TASK DETAILS: Within the entries below, every line containing "shoulder" is to be copied.

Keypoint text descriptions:
········
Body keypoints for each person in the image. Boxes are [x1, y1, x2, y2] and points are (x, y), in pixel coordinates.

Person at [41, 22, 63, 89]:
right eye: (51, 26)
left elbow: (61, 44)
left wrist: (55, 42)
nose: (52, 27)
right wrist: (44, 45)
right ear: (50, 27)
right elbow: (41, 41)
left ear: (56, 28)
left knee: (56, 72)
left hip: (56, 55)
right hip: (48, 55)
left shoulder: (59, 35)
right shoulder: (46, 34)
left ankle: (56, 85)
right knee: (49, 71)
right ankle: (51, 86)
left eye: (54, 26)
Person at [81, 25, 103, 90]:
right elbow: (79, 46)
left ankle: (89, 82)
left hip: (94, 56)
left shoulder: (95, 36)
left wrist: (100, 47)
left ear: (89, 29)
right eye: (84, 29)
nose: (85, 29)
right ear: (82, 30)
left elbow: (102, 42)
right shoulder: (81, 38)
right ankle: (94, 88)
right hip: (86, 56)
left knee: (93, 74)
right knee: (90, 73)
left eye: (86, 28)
········
PROBLEM SOLUTION:
left shoulder: (59, 35)
right shoulder: (46, 34)
left shoulder: (95, 36)
right shoulder: (81, 38)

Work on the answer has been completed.